37E44000 - Critical Issues in Information Systems Research D, Lecture, 4.5.2023-24.5.2023
This course space end date is set to 24.05.2023 Search Courses: 37E44000
Homework
Experience with Network Analysis using Gephi
In this assignment, you will construct a network visualization and interpret it. The dataset we will use is from Amazon website where we know which products were bought together. We do not have the actual names of the product but just Ids. The only thing we have about the products is their type: technology, books, furniture or household appliances. The network of products contains 2,270 nodes and 2,212 edges. When presenting the results, do not just report the numbers. Interpret and make them practically significant. An example visualization is presented below.
Software:
Step 1: Download and install Gephi from - https://gephi.org/
Data uploading
Two CSV files are present in the Homework folder: Nodes.csv and Edges.csv.
Step 2: Open Gephi and go to Data Laboratory on the top. First, import Nodes.csv and make sure you specify the nodes as Undirected and append to the existing Workplace at the end.
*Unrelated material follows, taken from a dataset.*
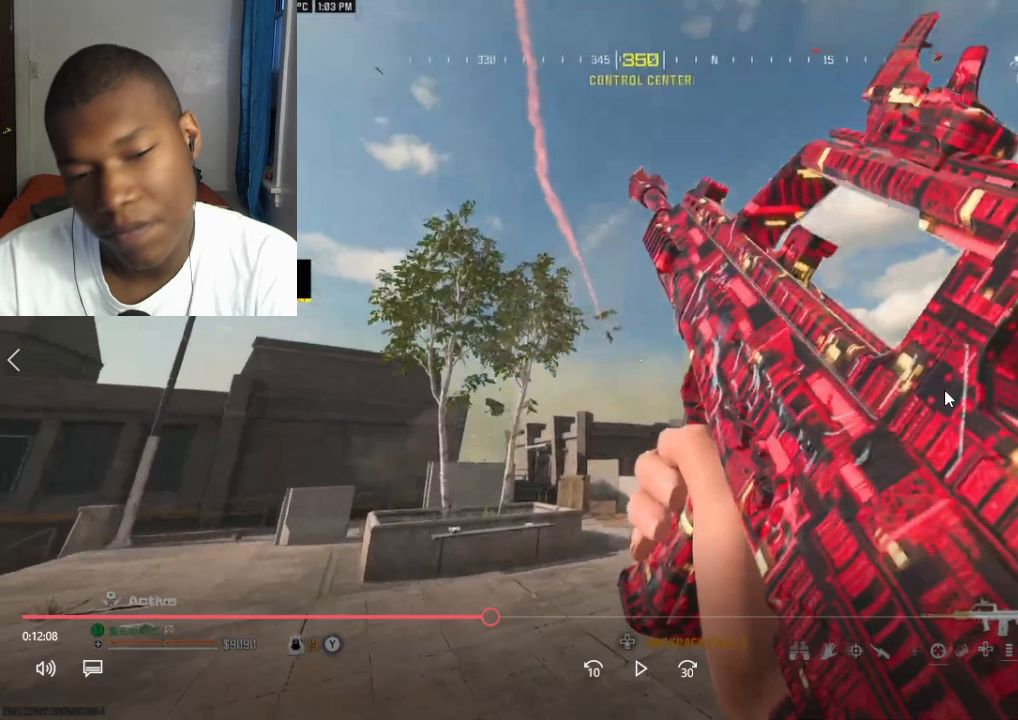
{"buttons": [], "left_stick": "down-right", "right_stick": "center", "events": []}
Step 3: After importing node table, import Edges table. Again, make sure you specify the edges as Undirected and append to the existing sheet at the end.
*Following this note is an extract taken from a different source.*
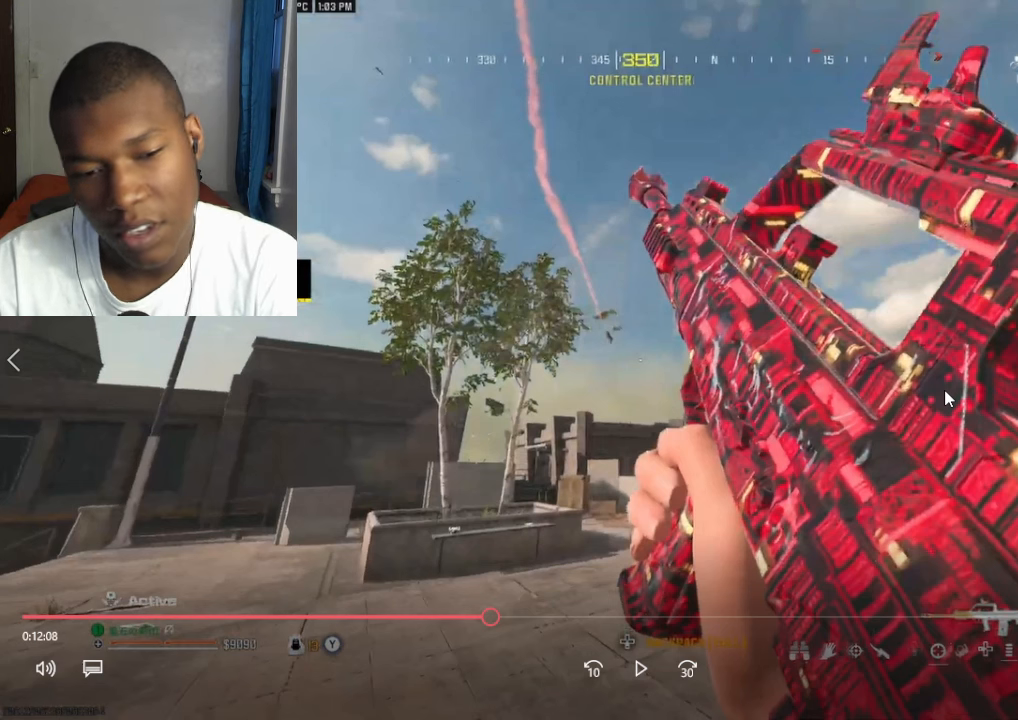
{"buttons": [], "left_stick": "down-right", "right_stick": "center", "events": []}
Step 4: Click on the Overview on the top where you see your network visualization.
Step 5: Partition the nodes by Color based on the type of product.
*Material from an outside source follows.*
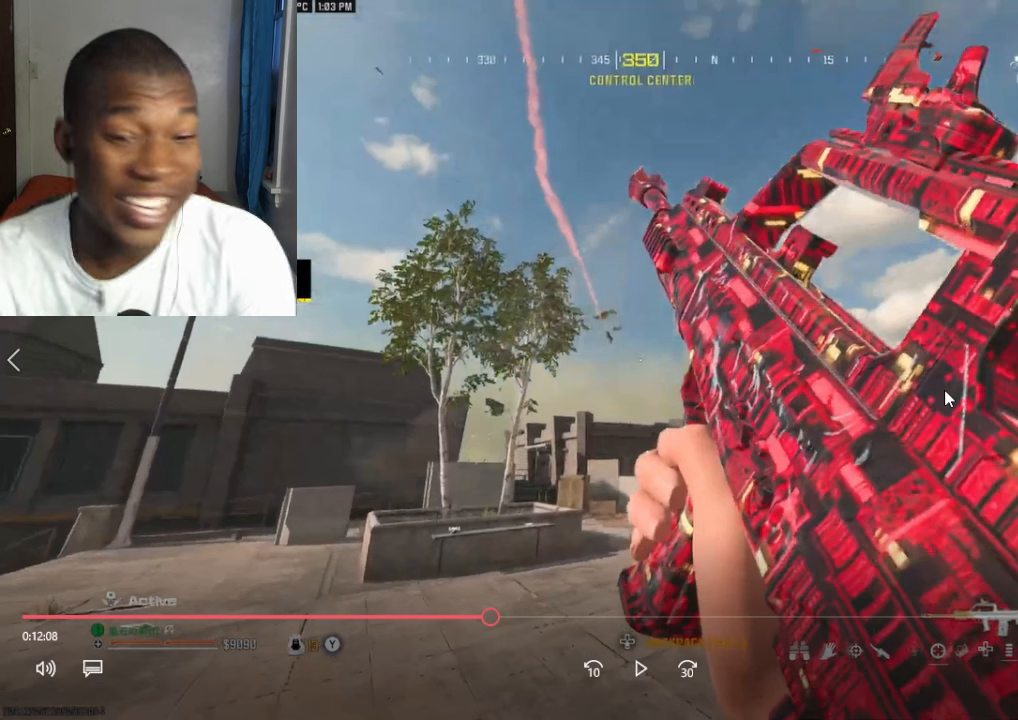
{"buttons": [], "left_stick": "down-right", "right_stick": "center", "events": []}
Step 6: Modify the size of a node based on its Degree.
Step 7: Calculate the Degree, Closeness and Betweenness Centrality.
Answer the following Questions:
Question 1: Paste a screenshot of the Product network visualization presented using any Layout of your choice. Interpret the network based on your first impression.
Question 2: What is the average degree of the network? Interpret it in terms of the product network.
Question 3: Report the density of network. How do you interpret the density of network? What does it say about network sparseness?
Question 4: Which is the top product with the highest degree centrality in our network? What does it say about the product?
Question 5: Which product has the highest clustering coefficient? What can you do with this information?